Du côté de la directionDu côté de la direction de l’école, on comprend mal la réaction des enseignants. Assurant l’intérim durant le congé de la directrice Nancy Morin, M. Lemay, à sa première année à ce poste, dit ne pas comprendre l’attitude des professeurs. « Je ne comprends pas pourquoi les enseignants ne se sentent pas intégrés à la prise de décision. Nous avons innové avec de nouvelles façons de faire donnant plus de place aux enseignants. », précise M. Lemay. Quant à la discorde concernant la dispense des cours optionnels, une question d’argent serait à l’origine de cette mésentente.

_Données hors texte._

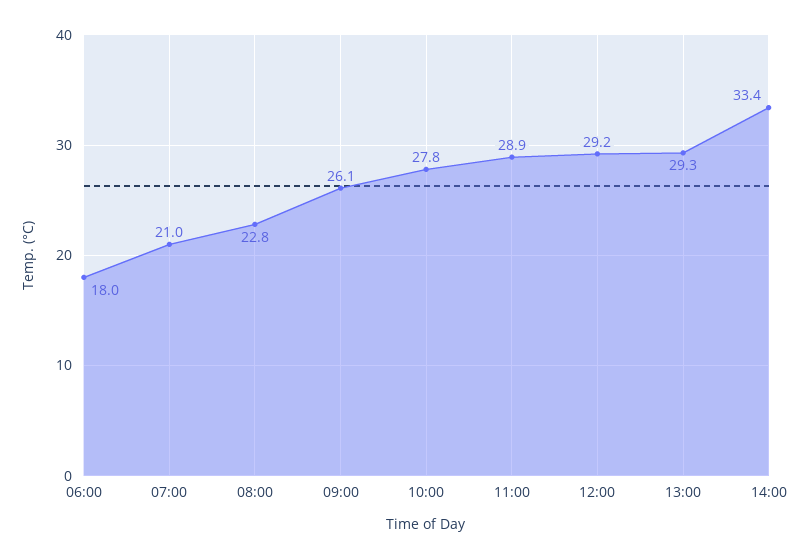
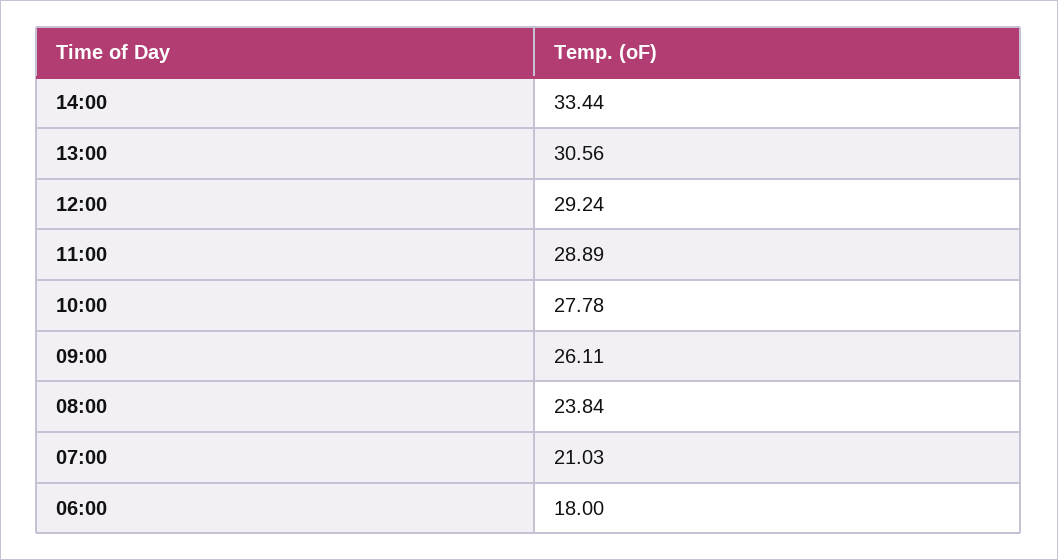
  {
    "06:00": 18,
    "07:00": 21.03,
-   "08:00": 22.8,
+   "08:00": 23.84,
    "09:00": 26.11,
    "10:00": 27.78,
    "11:00": 28.89,
    "12:00": 29.24,
-   "13:00": 29.3,
+   "13:00": 30.56,
    "14:00": 33.44
  }

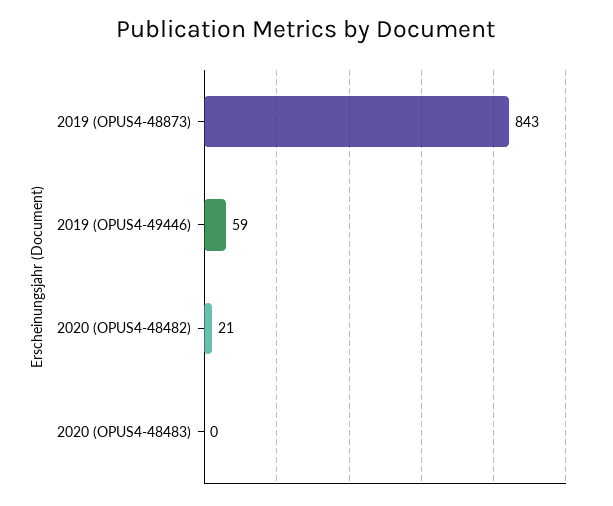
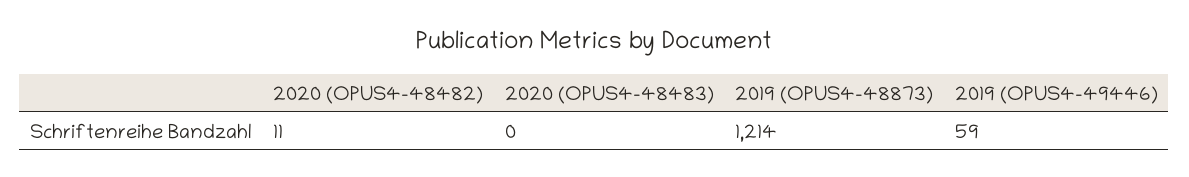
  {
-   "2019 (OPUS4-48873)": 843,
+   "2019 (OPUS4-48873)": 1214,
    "2019 (OPUS4-49446)": 59,
-   "2020 (OPUS4-48482)": 21,
+   "2020 (OPUS4-48482)": 11,
    "2020 (OPUS4-48483)": 0
  }

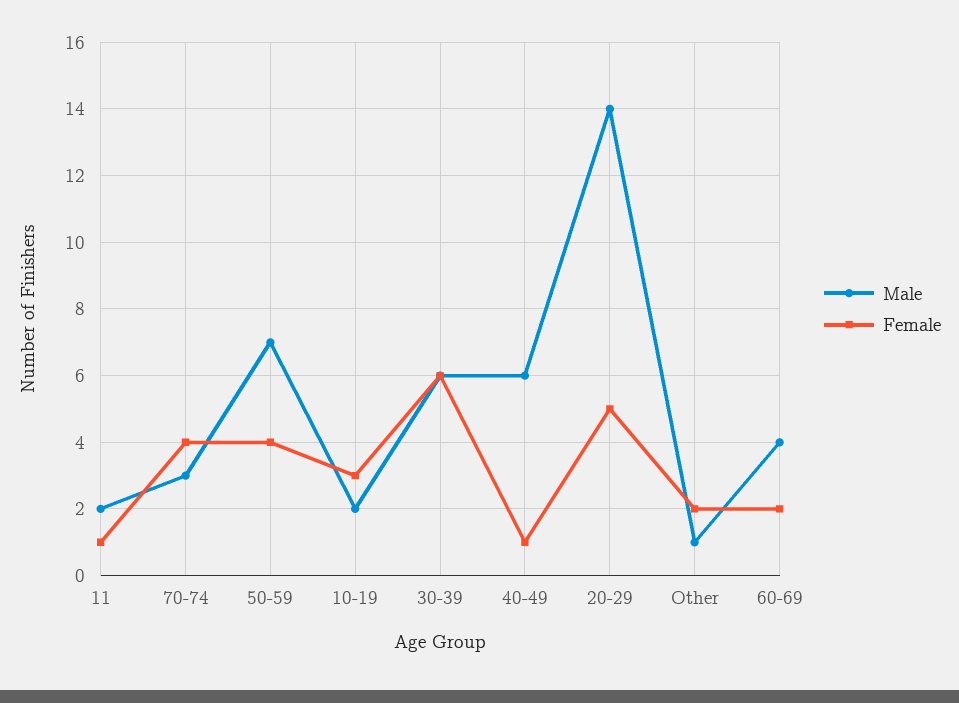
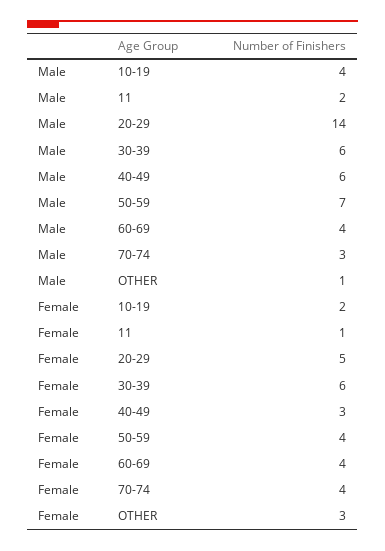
  {
    "Male": {
      "11": 2,
      "70-74": 3,
      "50-59": 7,
-     "10-19": 2,
+     "10-19": 4,
      "30-39": 6,
      "40-49": 6,
      "20-29": 14,
      "Other": 1,
      "60-69": 4
    },
    "Female": {
      "11": 1,
      "70-74": 4,
      "50-59": 4,
-     "10-19": 3,
+     "10-19": 2,
      "30-39": 6,
-     "40-49": 1,
+     "40-49": 3,
      "20-29": 5,
-     "Other": 2,
+     "Other": 3,
-     "60-69": 2
+     "60-69": 4
    }
  }

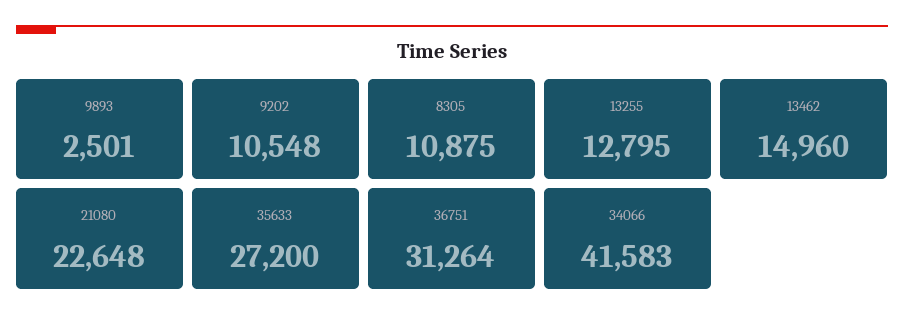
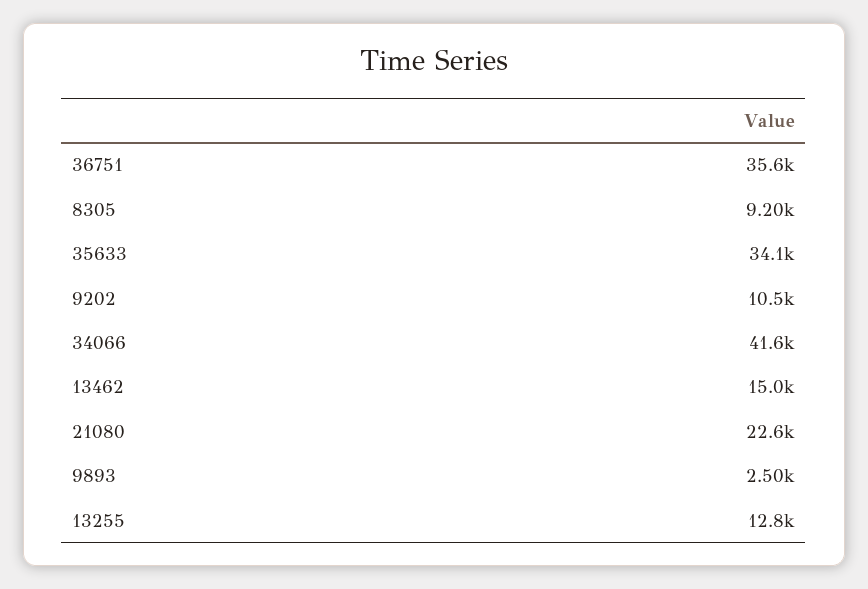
  {
    "9893": 2501,
    "9202": 10548,
-   "8305": 10875,
+   "8305": 9200,
    "13255": 12795,
    "13462": 14960,
    "21080": 22648,
-   "35633": 27200,
+   "35633": 34100,
-   "36751": 31264,
+   "36751": 35600,
    "34066": 41583
  }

Les étudiants se prononcentLoin de faire porter le chapeau aux enseignants, les élèves ont pris la parole lors de cette rencontre. « Trop de changements d’année en année. Lorsque j’étais en 1e secondaire, des options étaient disponibles pour les élèves de 2e secondaire et j’avais bien hâte d’y avoir accès. À mon arrivée en 2, les options avaient disparu. Chaque rentrée scolaire était comme une boîte à surprises. Cette année, j’avais choisi l’éducation physique et je suis dans un cours de cuisine… ». Pour Étienne Lagueux-Barthe, la déception était au rendez-vous. « Nous pouvions sentir la confusion, nous avions un choix d’option, mais à la réception de notre horaire, rarement les choix étaient respectés. » Andréanne Gionest : J’aurais préféré avoir des notes réelles, les A,B,C marquent un écart de 4 points, j’aimerais savoir c’est 81 ou 85 % ? Les enseignants n’enseignent pas toujours une matière dont ils ont les connaissances requises… Dans certaines classes, nous devions les corriger ! » Guillaume Paquin : « Le système d’évaluation est injuste, si nous avons 85 % pour le premier trimestre et 60 % dans le deuxième, seule la dernière note était valide, il n’y a pas de moyenne ou de cumulatif. » Shyna Larouche : « Les profs font vraiment tout pour nous aider, ils travaillent pour notre réussite, ils nous supportent grandement. Par contre, trop peu d’options disponibles (théâtre, culture, etc.) ». « Chaque année, les élèves ont dû subir l’insécurité des professeurs face à une réforme mal organisée et peu structurée. La réforme amenait des objectifs valables mais sans outils et sans indices pour le corps enseignant sur les moyens d’y arriver. », déplorent les enseignants.